The interior work is being done by De-Witt Construction Co.

The improvements are being funded by $30,000 of CDBG money and a matching gift from Morris, Brown said. The hole made in the main stage floor to remove old furnace equipment will be repaired this month.

Since the theater is now up to fire code, several events will be held there this year.

Sen. Kit Bond will announce his candidacy for re-election Feb. 16 at the Gillioz. A "House Rent Party" fund raiser will be held April 4, and "An Evening with M.E. Gillioz," a tribute and roast for the theater's builder, will be held May 8. A presentation of "Godspell" is planned for June; patrons are to bring their own lawn chairs, Lemmon said.

The Gillioz has also been approved for $150,000 in state Neighborhood Assistance Program tax credits, Brown said. Businesses which contribute to the project can receive as much as a 50 percent state tax credit for their donations.

If the Feb. 3 ballot issue passes to increase the city's hotel/motel tax, the Gillioz is among four nonprofit projects in Springfield to receive a portion of that money. Brian Fogle, of NationsBank and the Urban Districts Alliance, addressed the impending vote and the importance of the Gillioz project during the Jan. 28 dedication.

"We appreciate the vision that Jim Morris and others have had. ... The Springfield Landmarks Preservation Trust had the foresight to preserve this structure, which is really a crown jewel for downtown. We salute them in their efforts," Fogle said.
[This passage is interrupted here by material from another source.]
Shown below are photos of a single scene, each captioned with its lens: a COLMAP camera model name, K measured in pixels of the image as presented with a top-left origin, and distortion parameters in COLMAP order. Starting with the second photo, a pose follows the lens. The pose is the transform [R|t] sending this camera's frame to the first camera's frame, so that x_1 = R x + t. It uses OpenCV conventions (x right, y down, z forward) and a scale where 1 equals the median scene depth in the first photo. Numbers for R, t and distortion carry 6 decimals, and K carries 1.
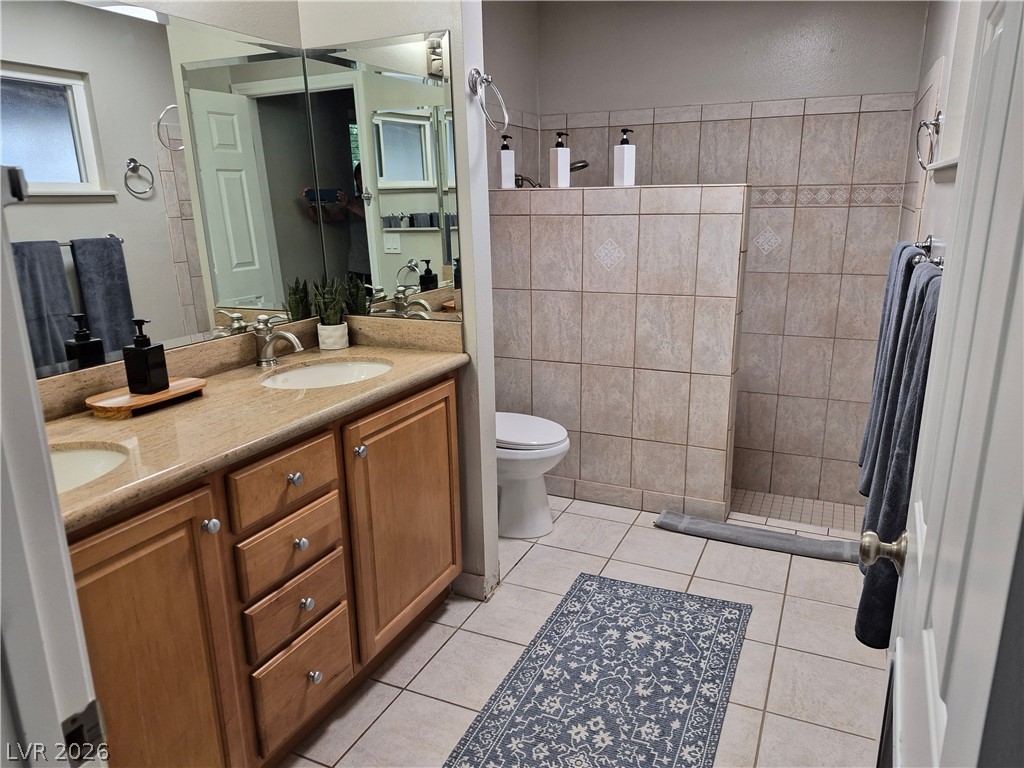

Morris has also donated a portion of the buildings being used by the Discovery Center, Brown said.

"It has been largely through (Morris') intervention that we have a thriving downtown. In the 1980s, long before we had the interest we have now in the area, Jim (Morris) was already purchasing property and rehabilitating it," Brown said.

Three new members recently joined the board of the Springfield Landmarks Preservation Trust. They are Cary G. Jones, a certified public accountant with Baird, Kurtz & Dobson; Mark L. McQueary, an attorney with Daniel, Clampett, Powell & Cunningham; and Susan Wintermute, part-owner and house counsel for Sinclair Financial Group.